8th Premier of the North West
- Incumbent
- Assumed office 14 June 2024
- Preceded by: Bushy Maape

Member of the North West Provincial Legislature
- Incumbent
- Assumed office December 2022

Deputy Provincial Chairperson of the African National Congress in the North West
- Incumbent
- Assumed office August 2022
- Chairperson: Nono Maloyi
- Preceded by: Sello Lehari

Personal details
- Born: 14 June 1970 (age 55)
- Party: African National Congress
- Nickname: Lazzy

= Lazarus Mokgosi =

South African politician (born 1970)

Lazarus "Lazzy" Mokgosi (born 14 June 1970) is a South African politician who has been the eighth Premier of the North West since June 2024 and a Member of the North West Provincial Legislature since December 2022. He is a member of the African National Congress (ANC) and in August 2022 was elected to a four-year term as Deputy Provincial Chairperson of the party's North West branch.

According to City Press, Mokgosi was elected to the party office on a slate of candidates aligned to Nono Maloyi, who was elected ANC Provincial Chairperson at the same party elective conference.
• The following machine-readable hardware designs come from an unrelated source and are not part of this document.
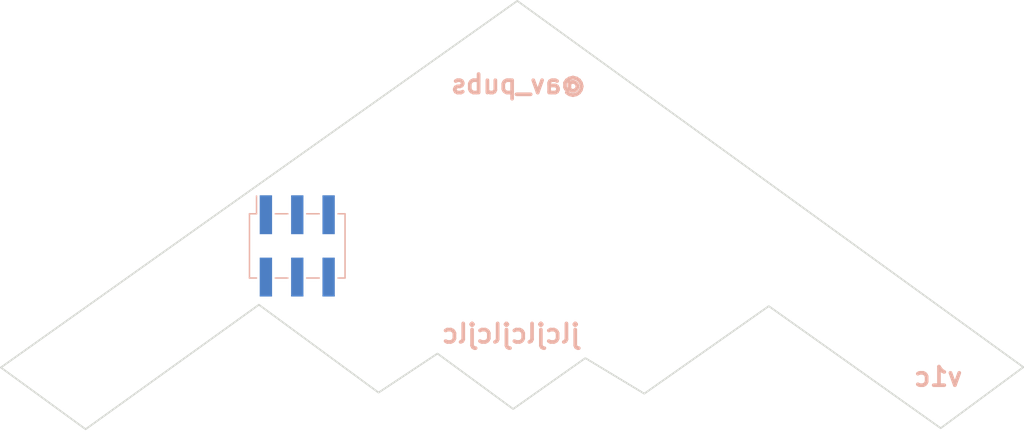
<source format=kicad_pcb>
(kicad_pcb (version 20220427) (generator pcbnew)

  (general
    (thickness 1.6)
  )

  (paper "A4")
  (layers
    (0 "F.Cu" signal)
    (31 "B.Cu" signal)
    (32 "B.Adhes" user "B.Adhesive")
    (33 "F.Adhes" user "F.Adhesive")
    (34 "B.Paste" user)
    (35 "F.Paste" user)
    (36 "B.SilkS" user "B.Silkscreen")
    (37 "F.SilkS" user "F.Silkscreen")
    (38 "B.Mask" user)
    (39 "F.Mask" user)
    (40 "Dwgs.User" user "User.Drawings")
    (41 "Cmts.User" user "User.Comments")
    (42 "Eco1.User" user "User.Eco1")
    (43 "Eco2.User" user "User.Eco2")
    (44 "Edge.Cuts" user)
    (45 "Margin" user)
    (46 "B.CrtYd" user "B.Courtyard")
    (47 "F.CrtYd" user "F.Courtyard")
    (48 "B.Fab" user)
    (49 "F.Fab" user)
    (50 "User.1" user)
    (51 "User.2" user)
    (52 "User.3" user)
    (53 "User.4" user)
    (54 "User.5" user)
    (55 "User.6" user)
    (56 "User.7" user)
    (57 "User.8" user)
    (58 "User.9" user)
  )

  (setup
    (pad_to_mask_clearance 0)
    (pcbplotparams
      (layerselection 0x00010fc_ffffffff)
      (plot_on_all_layers_selection 0x0000000_00000000)
      (disableapertmacros false)
      (usegerberextensions true)
      (usegerberattributes false)
      (usegerberadvancedattributes false)
      (creategerberjobfile false)
      (dashed_line_dash_ratio 12.000000)
      (dashed_line_gap_ratio 3.000000)
      (svgprecision 4)
      (plotframeref false)
      (viasonmask false)
      (mode 1)
      (useauxorigin false)
      (hpglpennumber 1)
      (hpglpenspeed 20)
      (hpglpendiameter 15.000000)
      (dxfpolygonmode true)
      (dxfimperialunits true)
      (dxfusepcbnewfont true)
      (psnegative false)
      (psa4output false)
      (plotreference true)
      (plotvalue false)
      (plotinvisibletext false)
      (sketchpadsonfab false)
      (subtractmaskfromsilk true)
      (outputformat 1)
      (mirror false)
      (drillshape 0)
      (scaleselection 1)
      (outputdirectory "gerbers")
    )
  )

  (net 0 "")

  (footprint "Connector_PinHeader_2.54mm:PinHeader_2x03_P2.54mm_Vertical_SMD" (layer "B.Cu") (at 132.6 95.2 -90))

  (gr_poly
    (pts
      (xy 191.404058 105.018592)
      (xy 184.710489 109.961092)
      (xy 170.786753 100.076081)
      (xy 160.704044 107.165044)
      (xy 155.931 104.284273)
      (xy 150.084722 108.407732)
      (xy 143.956021 103.917119)
      (xy 139.182977 107.080311)
      (xy 129.495674 99.963106)
      (xy 115.458963 110.045815)
      (xy 108.595943 105.046822)
      (xy 150.421846 75.354185)
    )

    (stroke (width 0.14) (type solid)) (fill none) (layer "Edge.Cuts") (tstamp 5371cc18-947f-46b4-9954-c67c782b7e84))
  (gr_text "jlcjlcjlcjlc" (at 149.9 102.3) (layer "B.SilkS") (tstamp 961e4b0b-64f3-4d23-ae93-712d4fc01d91)
    (effects (font (size 1.5 1.5) (thickness 0.3) bold) (justify mirror))
  )
  (gr_text "@av_pubs" (at 150.5 82.1) (layer "B.SilkS") (tstamp caa052b8-1558-41e4-9e17-187179f98a2c)
    (effects (font (size 1.5 1.5) (thickness 0.3) bold) (justify mirror))
  )
  (gr_text "v1c" (at 184.5 105.8) (layer "B.SilkS") (tstamp d3bd5528-9982-446d-8bdd-53bfff07e903)
    (effects (font (size 1.5 1.5) (thickness 0.3) bold) (justify mirror))
  )

  (group "" (id 75afd410-9c93-444e-9644-88934a741957)
    (members
      5371cc18-947f-46b4-9954-c67c782b7e84
    )
  )
)

</source>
Mokgosi won the position in a contest against Paul Sebegoe; he received 353 votes against Sebego's 311. He was sworn into the provincial legislature in December, reportedly after the ANC amended its party list to elevate him. He filled a casual vacancy arising from the resignation of Wendy Matsemela earlier that month.

Mokgosi joined the Provincial Executive Council in July 2023, taking over as the MEC for Social Development from Boitumelo Moiloa. Following the 2024 general election, Mokgosi was promoted to premier, succeeding Bushy Maape.